After bringing Galleri to market, Grail will push for the test’s integration into the management of the 40 million patients who already visit their physicians for standard-of-care cancer screening. Grail is pitching the test as a way to detect cancers earlier and, in doing so, reduce morbidity, mortality and costs associated with late-stage diagnoses.

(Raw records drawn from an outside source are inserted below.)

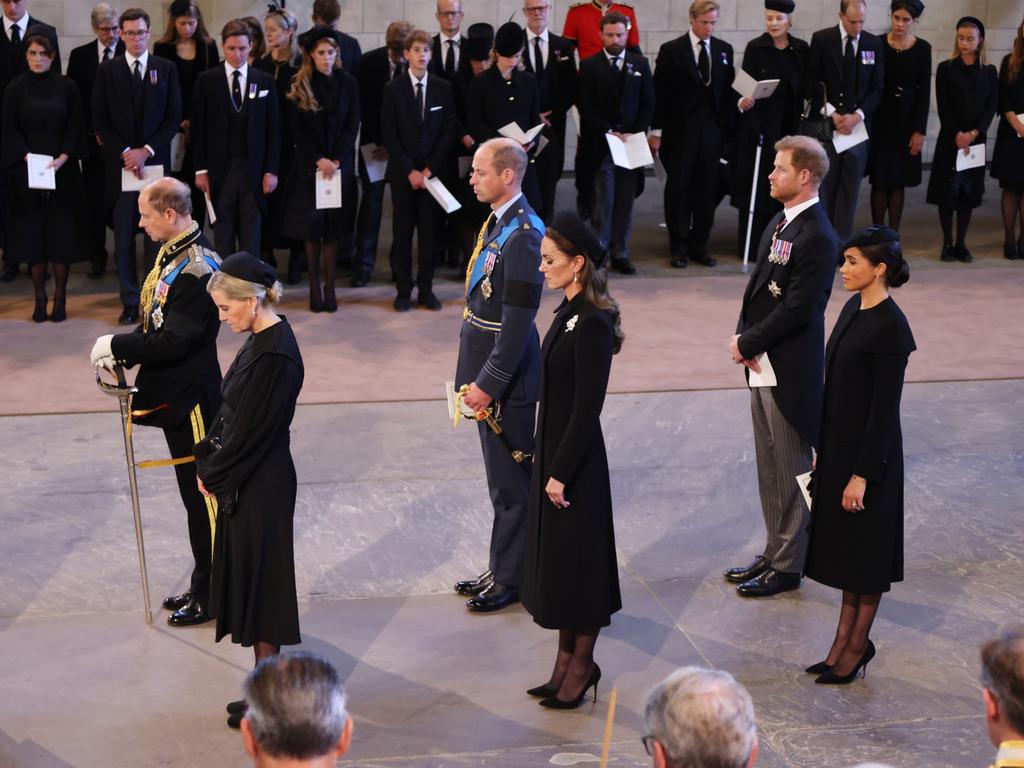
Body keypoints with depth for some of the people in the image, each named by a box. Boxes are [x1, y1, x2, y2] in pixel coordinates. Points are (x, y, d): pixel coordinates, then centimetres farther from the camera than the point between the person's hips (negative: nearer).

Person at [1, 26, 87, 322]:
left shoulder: (67, 87, 3)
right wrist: (28, 157, -14)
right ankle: (39, 298, 7)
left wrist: (62, 158, -12)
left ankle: (60, 298, 7)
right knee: (33, 234, 1)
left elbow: (76, 126, 2)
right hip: (27, 172, 0)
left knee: (61, 233, 0)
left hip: (63, 172, 0)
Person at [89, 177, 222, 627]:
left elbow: (175, 340, -27)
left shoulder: (198, 268, -24)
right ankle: (203, 586, 29)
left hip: (191, 397, -10)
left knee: (201, 495, 1)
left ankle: (210, 596, 13)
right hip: (172, 392, 10)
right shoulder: (171, 253, 7)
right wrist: (124, 355, 3)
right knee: (194, 493, 18)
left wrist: (117, 346, -19)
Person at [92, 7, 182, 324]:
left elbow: (174, 116, 2)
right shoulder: (107, 70, 4)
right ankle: (130, 302, 6)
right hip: (120, 163, 0)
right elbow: (99, 119, 2)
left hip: (156, 162, 0)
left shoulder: (166, 69, 5)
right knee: (124, 237, 1)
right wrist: (124, 152, -9)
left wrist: (147, 151, -9)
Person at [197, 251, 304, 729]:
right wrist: (209, 461, 5)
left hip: (261, 487, -9)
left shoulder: (275, 354, -23)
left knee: (260, 582, 1)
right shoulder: (262, 339, 6)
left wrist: (213, 473, -9)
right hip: (245, 480, 9)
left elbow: (250, 431, -21)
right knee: (250, 580, 16)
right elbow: (231, 412, 13)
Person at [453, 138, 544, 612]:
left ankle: (509, 580, 13)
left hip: (508, 379, -10)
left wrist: (489, 383, -20)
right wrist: (477, 377, 16)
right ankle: (501, 570, 29)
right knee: (503, 480, 18)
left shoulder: (523, 234, -21)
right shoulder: (497, 222, 9)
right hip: (488, 374, 10)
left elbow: (518, 321, -22)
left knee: (511, 484, 2)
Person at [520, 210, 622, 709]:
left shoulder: (592, 323, -20)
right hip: (553, 448, 9)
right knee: (554, 556, 16)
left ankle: (582, 664, 17)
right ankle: (568, 659, 27)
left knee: (577, 557, 3)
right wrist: (548, 463, 17)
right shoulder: (568, 312, 7)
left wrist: (561, 473, -19)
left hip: (576, 458, -9)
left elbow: (588, 407, -21)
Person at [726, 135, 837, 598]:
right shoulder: (780, 222, 10)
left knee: (789, 471, 3)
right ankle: (774, 552, 30)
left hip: (789, 369, -9)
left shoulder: (816, 238, -19)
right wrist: (743, 337, -2)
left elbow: (796, 310, -22)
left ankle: (787, 566, 14)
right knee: (770, 468, 18)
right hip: (763, 362, 9)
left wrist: (748, 343, -14)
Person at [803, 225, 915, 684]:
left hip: (869, 452, -9)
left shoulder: (891, 327, -20)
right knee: (844, 545, 15)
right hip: (839, 446, 9)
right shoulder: (854, 309, 6)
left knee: (865, 549, 5)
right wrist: (822, 448, 16)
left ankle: (856, 644, 18)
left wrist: (862, 473, -19)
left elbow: (885, 407, -19)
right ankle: (847, 640, 26)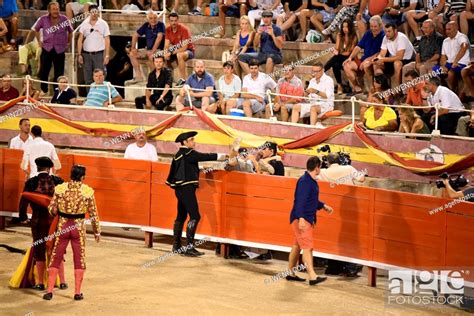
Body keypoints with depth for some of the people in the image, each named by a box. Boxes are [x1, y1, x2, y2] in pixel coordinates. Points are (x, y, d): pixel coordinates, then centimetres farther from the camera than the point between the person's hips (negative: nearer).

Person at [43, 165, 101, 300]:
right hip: (79, 227, -1)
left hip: (62, 226, 1)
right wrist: (97, 231, 8)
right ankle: (77, 292, 11)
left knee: (56, 259, 11)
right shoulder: (88, 191, -9)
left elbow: (51, 209, -4)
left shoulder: (60, 189, -7)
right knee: (79, 260, 12)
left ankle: (49, 291, 9)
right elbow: (93, 213, -3)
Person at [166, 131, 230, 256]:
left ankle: (176, 245, 20)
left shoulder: (179, 155, 13)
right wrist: (223, 156, -9)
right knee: (194, 216, -12)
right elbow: (205, 157, -15)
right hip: (187, 188, -10)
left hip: (179, 188, 10)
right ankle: (189, 247, -18)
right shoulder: (189, 153, -13)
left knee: (181, 216, 16)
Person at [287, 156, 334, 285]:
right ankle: (312, 277, -15)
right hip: (301, 219, -10)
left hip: (308, 219, 10)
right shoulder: (304, 181, -17)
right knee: (307, 247, -12)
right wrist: (301, 218, -29)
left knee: (297, 246, 14)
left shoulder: (312, 181, 14)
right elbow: (300, 200, -24)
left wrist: (324, 206, 19)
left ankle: (291, 273, 21)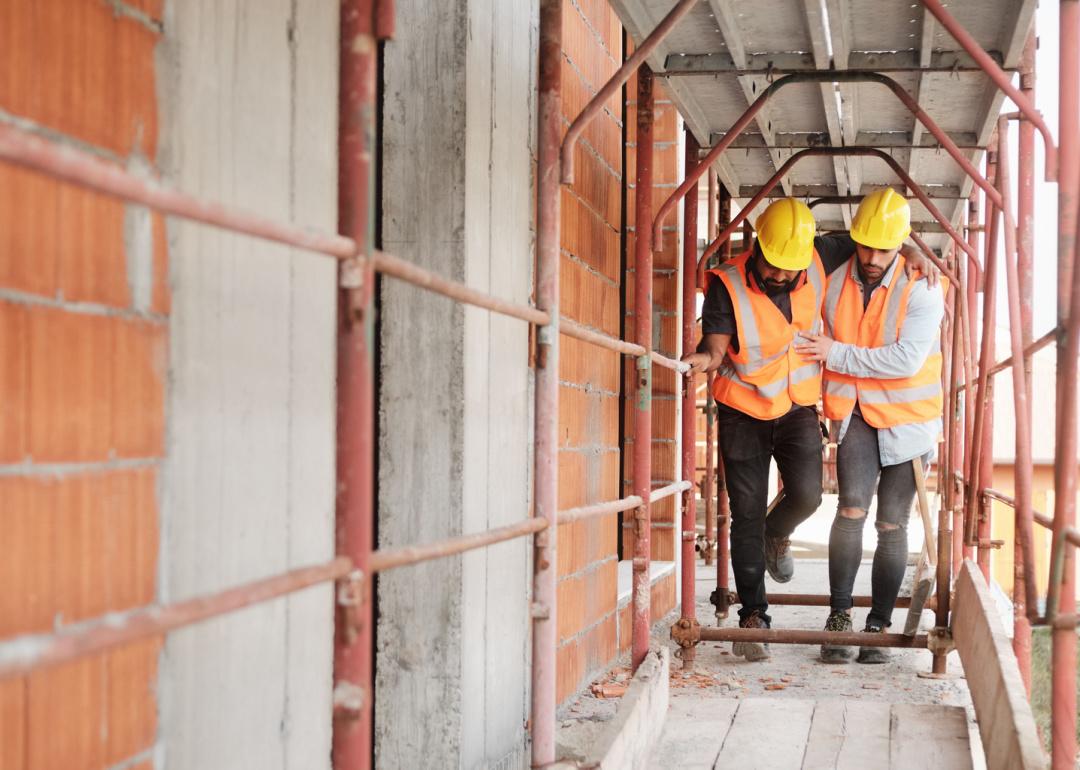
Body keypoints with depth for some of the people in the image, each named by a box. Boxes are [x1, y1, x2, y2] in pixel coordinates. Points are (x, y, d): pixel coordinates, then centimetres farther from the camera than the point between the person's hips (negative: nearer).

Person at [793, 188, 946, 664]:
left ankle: (878, 627, 12)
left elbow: (905, 360, -22)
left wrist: (836, 354, -19)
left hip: (907, 419, -2)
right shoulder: (835, 283, -1)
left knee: (892, 526, 2)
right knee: (852, 509, -17)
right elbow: (814, 347, 18)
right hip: (857, 415, 2)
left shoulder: (921, 289, -14)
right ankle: (839, 615, -8)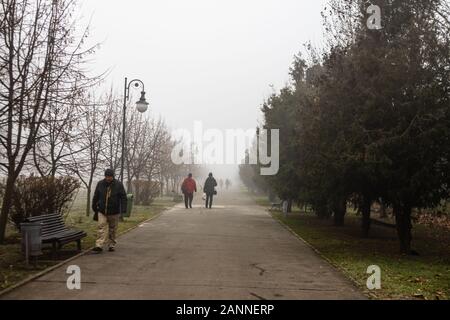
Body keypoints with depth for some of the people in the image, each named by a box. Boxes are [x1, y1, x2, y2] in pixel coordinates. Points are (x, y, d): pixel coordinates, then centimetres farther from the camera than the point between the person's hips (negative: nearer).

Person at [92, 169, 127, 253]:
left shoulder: (118, 185, -4)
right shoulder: (100, 184, 2)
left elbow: (123, 198, -4)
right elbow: (96, 197, 13)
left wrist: (123, 210, -13)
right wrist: (94, 208, 16)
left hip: (114, 212, -1)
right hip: (102, 211, 1)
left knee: (112, 229, 8)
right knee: (102, 227, -10)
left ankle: (112, 245, 21)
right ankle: (99, 246, -13)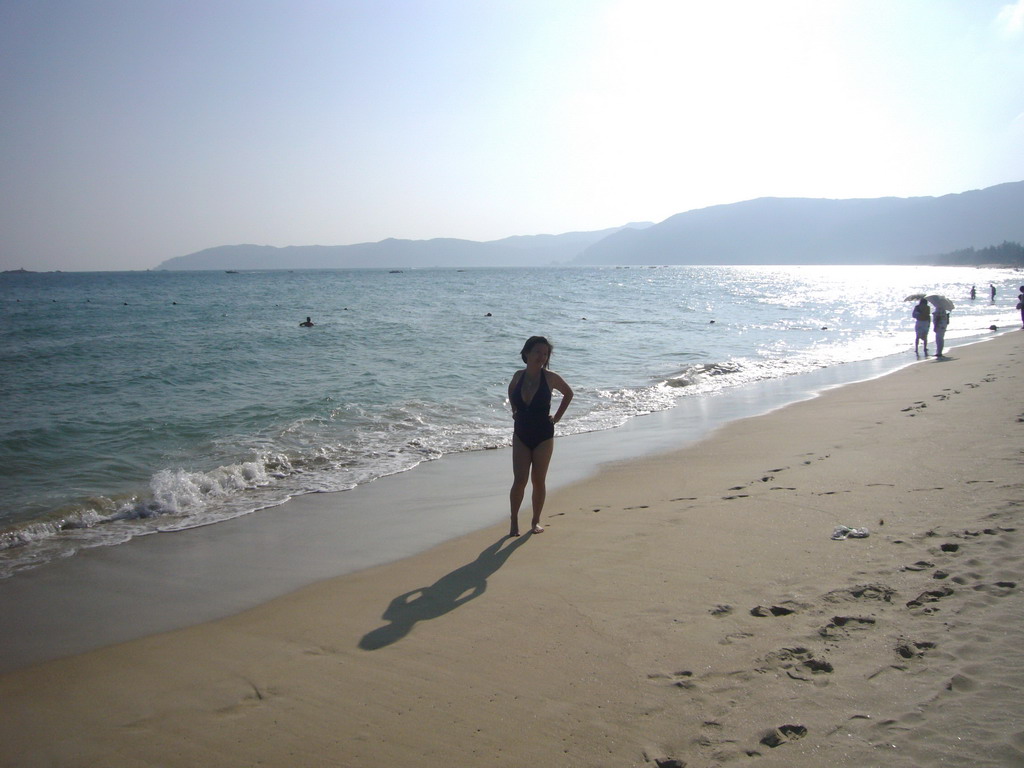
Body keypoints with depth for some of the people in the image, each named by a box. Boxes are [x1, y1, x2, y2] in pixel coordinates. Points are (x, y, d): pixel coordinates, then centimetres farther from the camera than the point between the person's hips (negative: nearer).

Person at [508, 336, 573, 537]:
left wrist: (557, 417, 4)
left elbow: (568, 393, 8)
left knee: (538, 481, 4)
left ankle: (536, 521, 19)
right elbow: (511, 390, 23)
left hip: (543, 436, -2)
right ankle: (514, 521, 9)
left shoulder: (550, 378, -9)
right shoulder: (518, 376, -1)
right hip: (521, 435, 2)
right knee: (519, 480, -5)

Yet, the risk of false positives could mean Grail faces pushback from insurers hesitant to back the cost of additional diagnostic workup, the company outlined in its preliminary prospectus. Grail will try to counter those concerns with evidence of the value of its test, pointing to modeling that suggests Galleri may “detect nearly 70% of cancers resulting in death within five years at an earlier stage.” That would translate into the aversion of 39% of otherwise expected deaths.
Grail’s calculations are based on a study in which Galleri detected more than 50 cancers, including more than 45 types that are not explictly recommended for screening today. The study linked Galleri to a positive predictive value of 43% and found it would yield 7,000 false positives per million tests. That compares favorably to existing single-cancer screening tests such as mammograms.
Researchers at Grail achieved that level of performance by zeroing in on methylation patterns that indicate the presence and location of a cancer. Further work led to a targeted approach, eliminating the need to perform costly whole-genome methylation.
Other liquid biopsy companies have factored elements other than methylation into their tests. For example, Freenome, which raised $270 million last month, also looks at immune DNA signatures. The Form S-1 states Grail is assessing “multi-omic approaches including evaluation of additional analytes and biofluids” but is confident its existing approach can detect low level signs of cancer in the blood.
Some of the money from the IPO, which has a placeholder fundraising target of $100 million, will support such ongoing development work but the focal point is commercial preparations. Grail put another piece of the preparations in place in June when it leased space in North Carolina to add to its capacity. COVID-19 could disrupt the build, the paperwork warns, leaving Grail reliant on its existing site in California that may be unable to meet demand.
How much demand Galleri generates will partly depend on the success of Grail’s rivals. The IPO filing named Guardant Health, Exact Sciences, Freenome, Thrive Earlier Detection and ArcherDX among its competitors, several of which have tested liquid biopsies in studies of more than 10,000 people. However, Grail sees itself as partly insulated from competition, stating that not “many companies would have the financial resources to invest in population-scale clinical trials and rigorous analytics to compete with our products."